In this project, we want to solve a customized sudoku game by traversing our search tree recursively.
We call this algorithm Backtracking and also we use MRV and Degree methods as heuristics.
In this game, we have a board that we want to fill with the correct number and also Colors.
Despite the original sudoku here we have a color besides the number for each block that we want to put them on.
Now let's review sudoku's original rules:
- We must use all numbers in each row
- A number must be unique in each row
- A number must be unique in each column
But as mentioned earlier we added color to each block.
So we have new rules now:
- A block must have a different color from its adjacent blocks
- Our colors are prioritized, so if the color of a specific block has a higher priority than each adjacent block, the number of that block must be higher than that adjacent block
And we want to solve each sample of this game with a backtracking algorithm.
We have a Block class that we store number, color, a list of possible colors, and a list of possible numbers for that block in this class.
And also in a class named State, we store a two-dimensional array of blocks that represents each of the possible states.

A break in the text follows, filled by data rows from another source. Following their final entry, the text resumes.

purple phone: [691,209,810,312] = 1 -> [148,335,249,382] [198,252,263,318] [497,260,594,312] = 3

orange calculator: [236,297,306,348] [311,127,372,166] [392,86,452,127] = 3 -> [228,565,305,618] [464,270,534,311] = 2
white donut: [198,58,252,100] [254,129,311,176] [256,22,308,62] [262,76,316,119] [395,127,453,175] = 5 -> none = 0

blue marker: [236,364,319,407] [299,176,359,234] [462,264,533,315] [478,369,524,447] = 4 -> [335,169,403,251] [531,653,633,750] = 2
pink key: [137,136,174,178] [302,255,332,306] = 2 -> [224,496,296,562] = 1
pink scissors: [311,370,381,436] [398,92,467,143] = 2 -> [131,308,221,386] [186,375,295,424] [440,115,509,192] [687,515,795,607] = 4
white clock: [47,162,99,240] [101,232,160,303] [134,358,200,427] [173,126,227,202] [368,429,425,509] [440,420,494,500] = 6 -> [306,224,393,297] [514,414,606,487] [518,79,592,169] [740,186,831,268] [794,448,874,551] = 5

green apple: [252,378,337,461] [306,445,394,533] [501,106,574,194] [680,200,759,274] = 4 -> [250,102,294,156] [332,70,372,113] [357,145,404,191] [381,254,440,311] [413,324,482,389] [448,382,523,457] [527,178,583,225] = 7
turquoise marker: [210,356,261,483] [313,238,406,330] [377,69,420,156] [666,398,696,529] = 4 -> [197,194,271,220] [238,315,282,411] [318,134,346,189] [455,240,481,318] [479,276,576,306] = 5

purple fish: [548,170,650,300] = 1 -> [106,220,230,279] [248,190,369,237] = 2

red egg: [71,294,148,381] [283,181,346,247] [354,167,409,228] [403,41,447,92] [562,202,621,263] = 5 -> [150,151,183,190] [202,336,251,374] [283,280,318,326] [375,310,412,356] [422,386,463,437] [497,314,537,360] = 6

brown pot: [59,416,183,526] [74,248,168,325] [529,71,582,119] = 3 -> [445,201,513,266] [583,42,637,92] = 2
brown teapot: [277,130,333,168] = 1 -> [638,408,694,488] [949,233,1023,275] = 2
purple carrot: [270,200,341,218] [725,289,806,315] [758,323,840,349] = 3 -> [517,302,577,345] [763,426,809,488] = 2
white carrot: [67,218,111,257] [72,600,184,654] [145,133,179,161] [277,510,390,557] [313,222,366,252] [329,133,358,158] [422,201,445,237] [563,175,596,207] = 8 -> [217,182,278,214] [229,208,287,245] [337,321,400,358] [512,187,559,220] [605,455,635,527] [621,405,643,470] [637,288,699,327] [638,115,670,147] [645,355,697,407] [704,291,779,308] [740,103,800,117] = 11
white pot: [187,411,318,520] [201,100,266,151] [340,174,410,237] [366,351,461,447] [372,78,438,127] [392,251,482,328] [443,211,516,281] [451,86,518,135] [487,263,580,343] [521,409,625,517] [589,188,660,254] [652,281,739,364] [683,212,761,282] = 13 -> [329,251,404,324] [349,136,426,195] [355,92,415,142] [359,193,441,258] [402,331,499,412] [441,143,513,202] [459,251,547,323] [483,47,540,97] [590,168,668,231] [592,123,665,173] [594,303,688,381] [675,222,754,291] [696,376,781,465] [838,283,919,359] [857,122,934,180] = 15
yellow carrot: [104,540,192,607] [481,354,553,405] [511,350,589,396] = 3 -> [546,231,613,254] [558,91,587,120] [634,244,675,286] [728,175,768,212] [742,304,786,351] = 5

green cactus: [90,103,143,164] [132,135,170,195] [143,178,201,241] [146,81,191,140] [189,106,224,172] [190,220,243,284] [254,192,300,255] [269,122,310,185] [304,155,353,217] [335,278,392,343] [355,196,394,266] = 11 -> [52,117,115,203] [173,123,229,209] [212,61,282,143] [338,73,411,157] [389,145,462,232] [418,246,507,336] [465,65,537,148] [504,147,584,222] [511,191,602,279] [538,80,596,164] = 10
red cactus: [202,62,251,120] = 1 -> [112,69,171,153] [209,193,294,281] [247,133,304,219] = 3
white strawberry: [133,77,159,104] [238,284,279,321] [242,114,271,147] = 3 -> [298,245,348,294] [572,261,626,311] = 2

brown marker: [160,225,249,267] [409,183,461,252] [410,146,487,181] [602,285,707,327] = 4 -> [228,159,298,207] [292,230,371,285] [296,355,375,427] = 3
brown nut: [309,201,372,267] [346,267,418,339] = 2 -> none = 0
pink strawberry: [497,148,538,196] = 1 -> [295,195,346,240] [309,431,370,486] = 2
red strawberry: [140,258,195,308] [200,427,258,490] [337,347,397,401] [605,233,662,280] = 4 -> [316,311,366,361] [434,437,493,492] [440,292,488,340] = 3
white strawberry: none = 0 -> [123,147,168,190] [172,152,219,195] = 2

When making each state, after selecting one of the possible numbers and colors, we amend possible numbers and colors of other blocks using Forward checking.
And when we reach a state that is recognized as a possible target, we finish our algorithm and print that state.
As input in the first line, we get our colors count and then our board size. (our board is square)
After that in the second line, we get colors in prioritized order which the first one has the highest priority.
Then at each row, we get the blocks. Each block is represented with two characters, the first is its number and the second is its color. (if the number is unknown we use * and if the color is unknown we using #)
5 3
r g b y p
1# *b *#
*# 3r *#
*g 1# *#
::::::::::::::::::
1p|2b|3g|
2y|3r|1p|
3g|1p|2y|
::::::::::::::::::